*** DOCUMENTO ***

Almodóvar propone un cierre en falso.

¿Por qué un cineasta español como Pedro Almodóvar tiene la pulsión de rodar un wéstern en estos momentos? Desde luego no para revisar las leyendas, crueldades o falsedades de la historia de los Estados Unidos. Tampoco para rendir homenaje a un género que lleva dando ya hace años sus últimas bocanadas, eso sí, algunas muy brillantes. Probablemente sí para contar una historia de amores imposibles y trágicos. En este caso una historia de amor entre dos hombres, algo que a lo que el wéstern clásico prestó poca atención hasta Brokeback Mountain (2005).

***

## TAREA A
Responde con datos del texto sobre el wéstern de Almodóvar:
(i) ¿Qué género de película quiere rodar Pedro Almodóvar?
(ii) ¿Entre quiénes es la historia de amor que probablemente quiere contar?
(iii) ¿Qué película, y de qué año, se nombra como el momento hasta el cual el wéstern clásico prestó poca atención a ese tipo de amor?
## TAREA B
Sigue escribiendo el texto sobre el wéstern de Almodóvar a partir de su última frase.

*** LISTADO DE DATOS ***

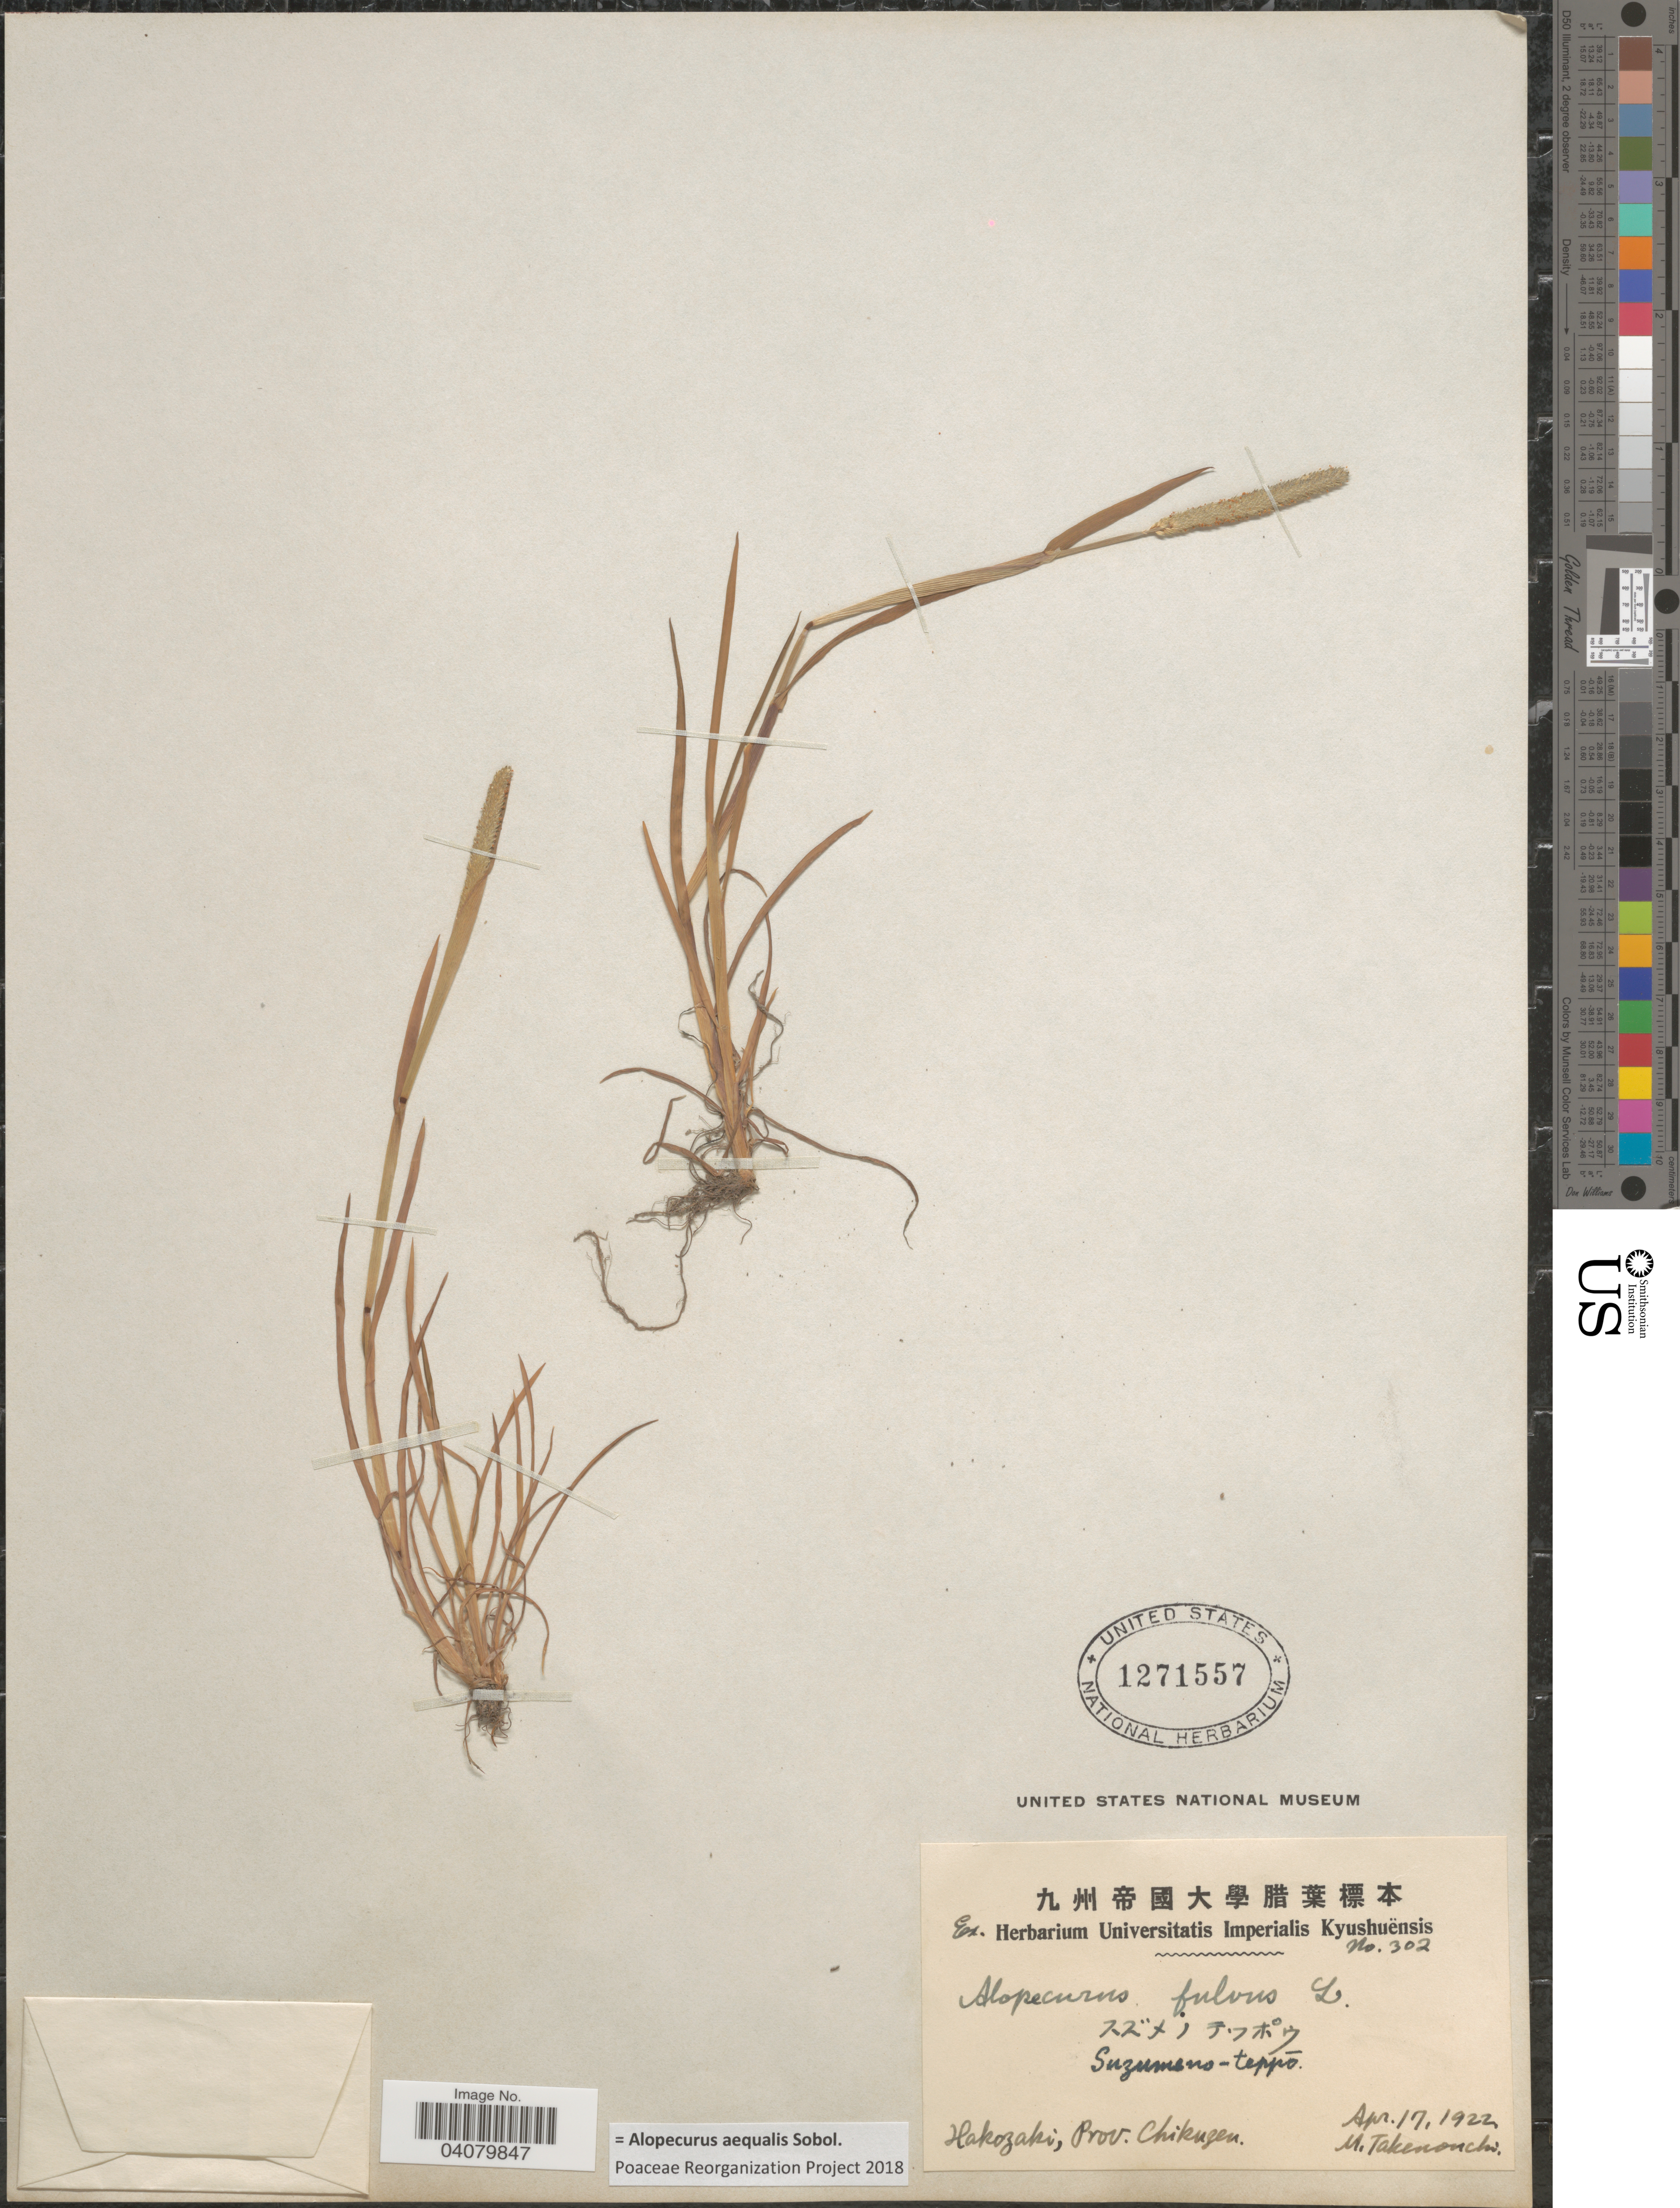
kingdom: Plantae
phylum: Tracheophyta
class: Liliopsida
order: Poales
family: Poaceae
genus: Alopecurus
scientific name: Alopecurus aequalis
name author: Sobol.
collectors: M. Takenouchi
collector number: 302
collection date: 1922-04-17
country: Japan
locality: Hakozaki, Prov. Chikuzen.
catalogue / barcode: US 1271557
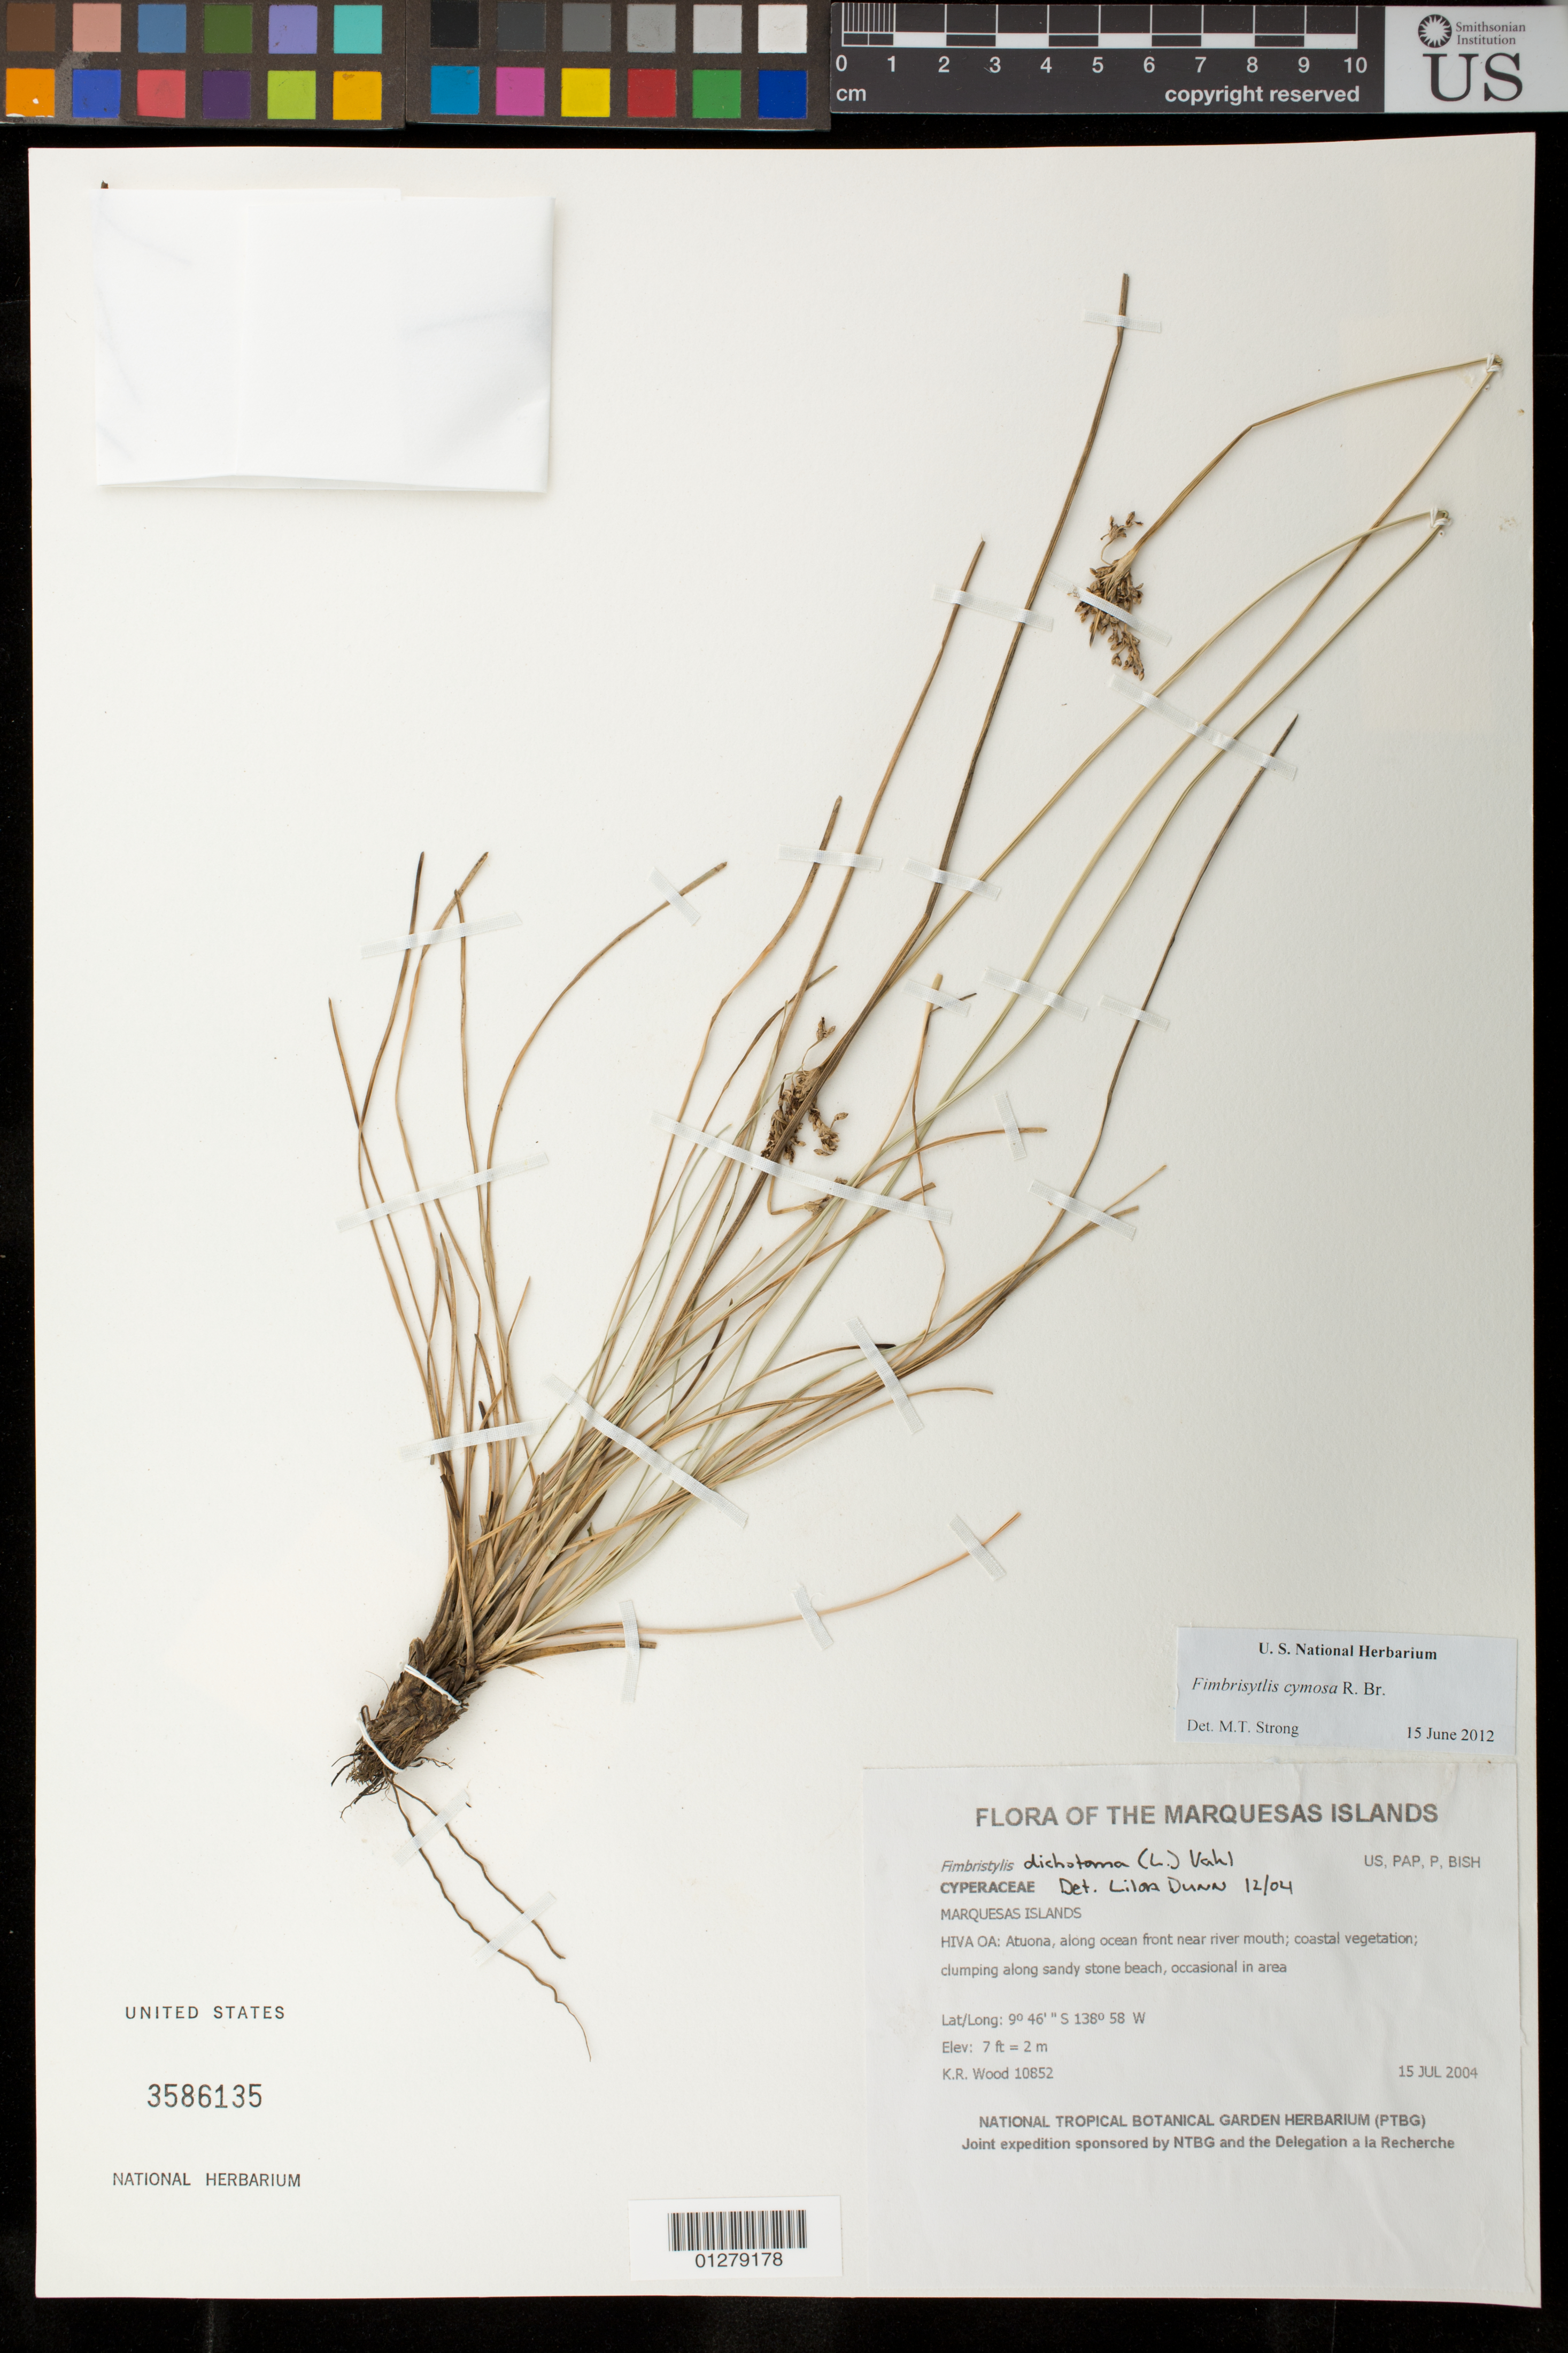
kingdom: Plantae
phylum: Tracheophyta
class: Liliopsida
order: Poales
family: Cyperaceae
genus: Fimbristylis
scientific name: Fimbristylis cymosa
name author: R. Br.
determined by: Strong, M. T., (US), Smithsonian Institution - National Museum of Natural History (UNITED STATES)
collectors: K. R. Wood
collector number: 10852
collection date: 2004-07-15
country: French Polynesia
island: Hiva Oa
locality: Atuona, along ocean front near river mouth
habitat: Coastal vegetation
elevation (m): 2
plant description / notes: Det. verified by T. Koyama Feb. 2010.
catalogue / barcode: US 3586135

***

## RESPUESTA A
(i) Un wéstern.
(ii) Entre dos hombres.
(iii) Brokeback Mountain, de 2005.

## RESPUESTA B
De todas formas, hay que ser prudentes con estas afirmaciones tan categóricas. El wéstern ha prestado mucha atención a las amistades cercanas y entrañables entre hombres. El género está plagado de secuencias donde dos hombres duermen a la lumbre de una hoguera o charlan a la orilla de un rio y cuentan sus secretos más íntimos - Dos cabalgan juntos (1961), Appaloosa (2008)- aunque se puede barruntar que el mundo de Almodóvar está más cerca de Duelo al sol (1946) o de Johnny Guitar (1954).

Siempre ha habido una tentación de atribuir a estas relaciones entre hombres un trasfondo de atracción homosexual. Esta extrapolación iba quizás más allá de las intenciones de los autores. Que dos hombres compartan una amistad forjada en muchas noches a la intemperie no tiene que significar que entre ellos haya una atracción sexual. Esto probablemente sea una lectura contemporánea de un pasado que pocas veces se dio. Y, en cualquier caso, ya no escandaliza al público actual.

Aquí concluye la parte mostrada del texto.